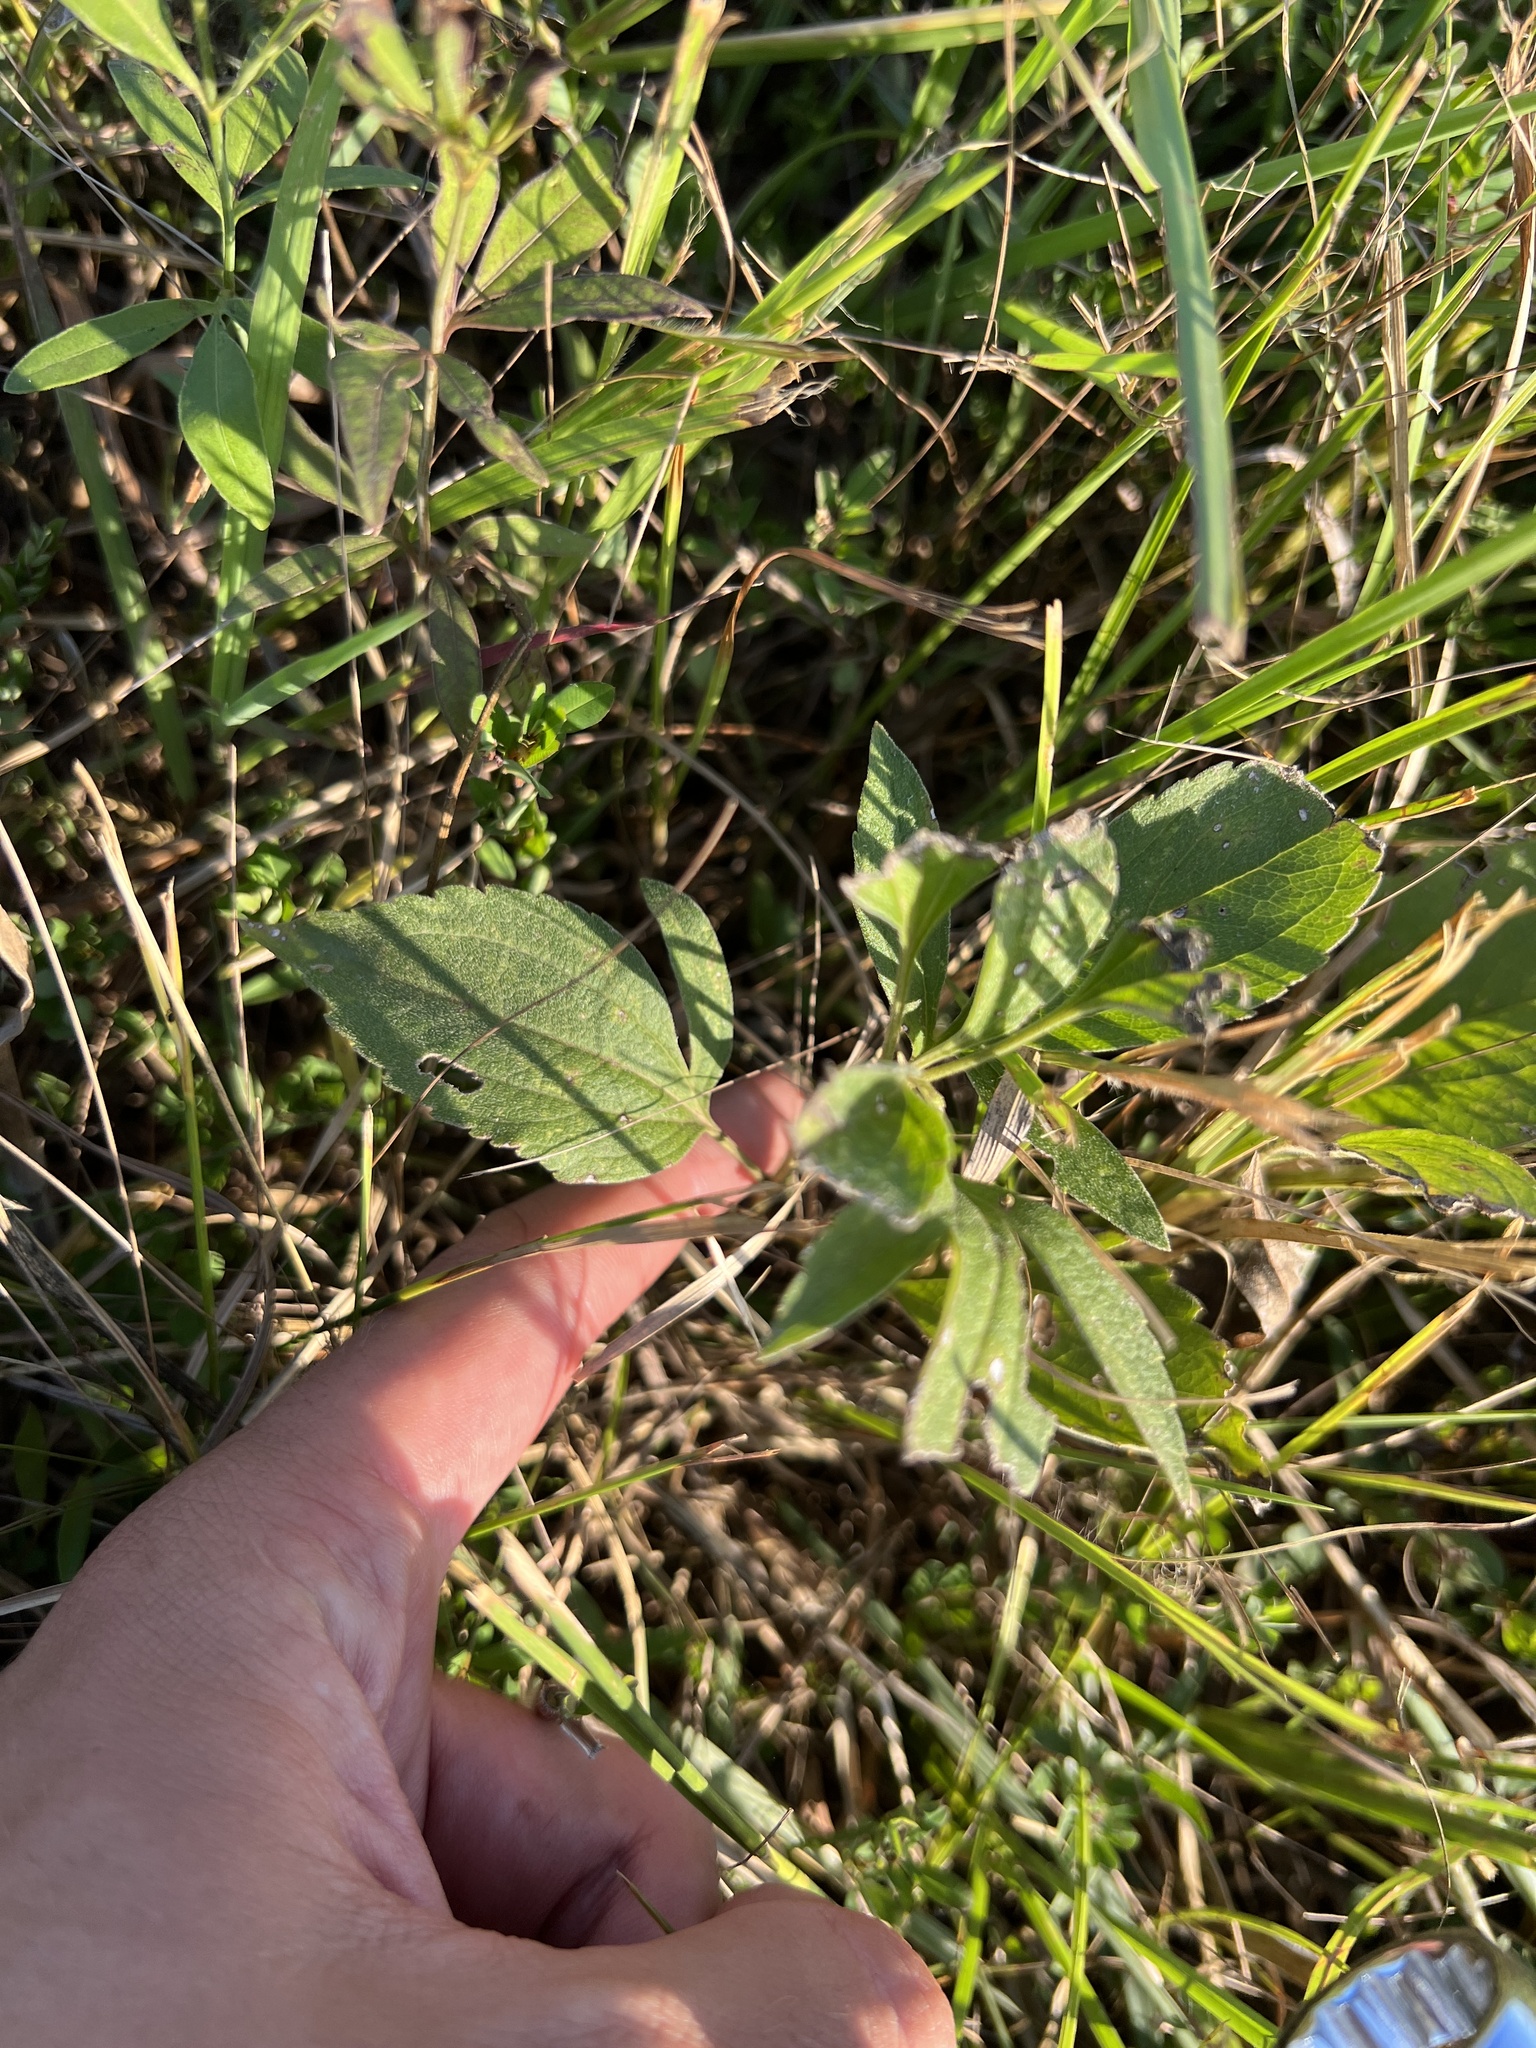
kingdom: Plantae
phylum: Tracheophyta
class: Magnoliopsida
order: Asterales
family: Asteraceae
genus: Rudbeckia
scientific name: Rudbeckia subtomentosa
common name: Sweet coneflower
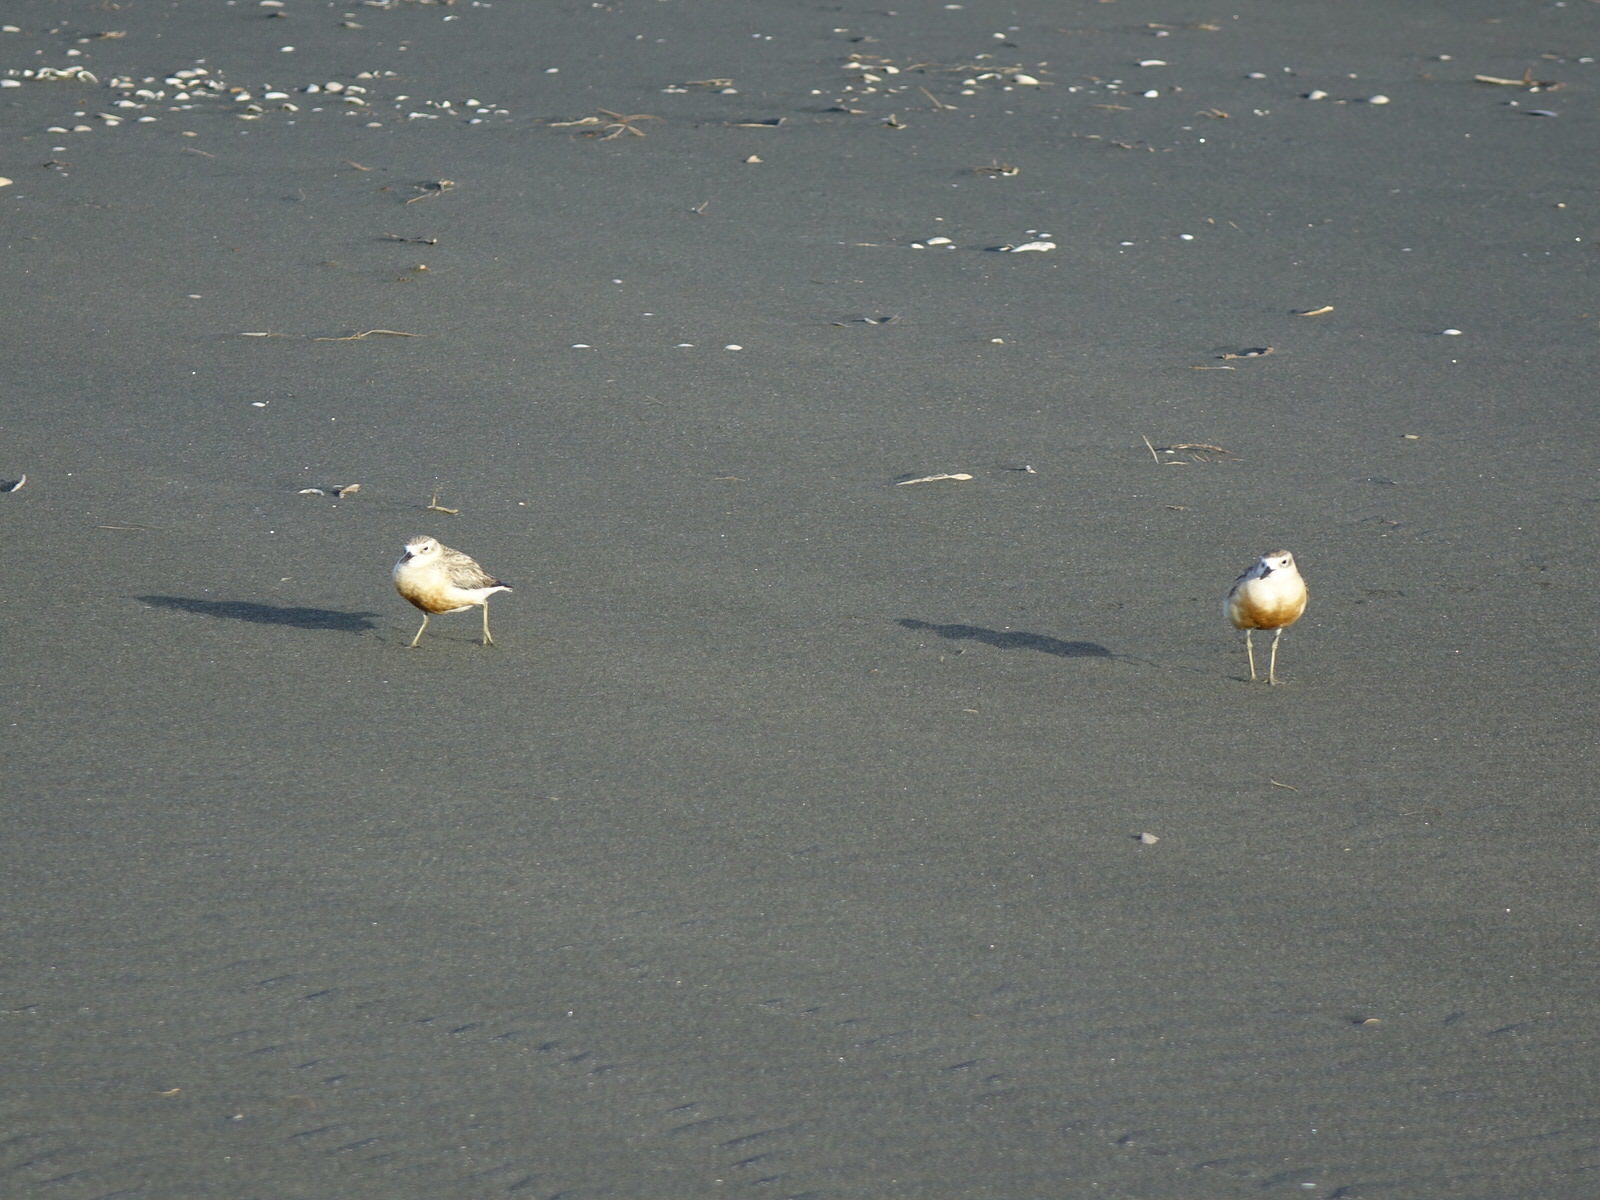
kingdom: Animalia
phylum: Chordata
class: Aves
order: Charadriiformes
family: Charadriidae
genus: Anarhynchus
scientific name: Anarhynchus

What you are asked to do
Reproduce every line of the items unchanged, from the line containing "genus: Rudbeckia" down to the end of the items. Leave the pictures out of your answer.

Response to the task
genus: Rudbeckia
scientific name: Rudbeckia subtomentosa
common name: Sweet coneflower
kingdom: Animalia
phylum: Chordata
class: Aves
order: Charadriiformes
family: Charadriidae
genus: Anarhynchus
scientific name: Anarhynchus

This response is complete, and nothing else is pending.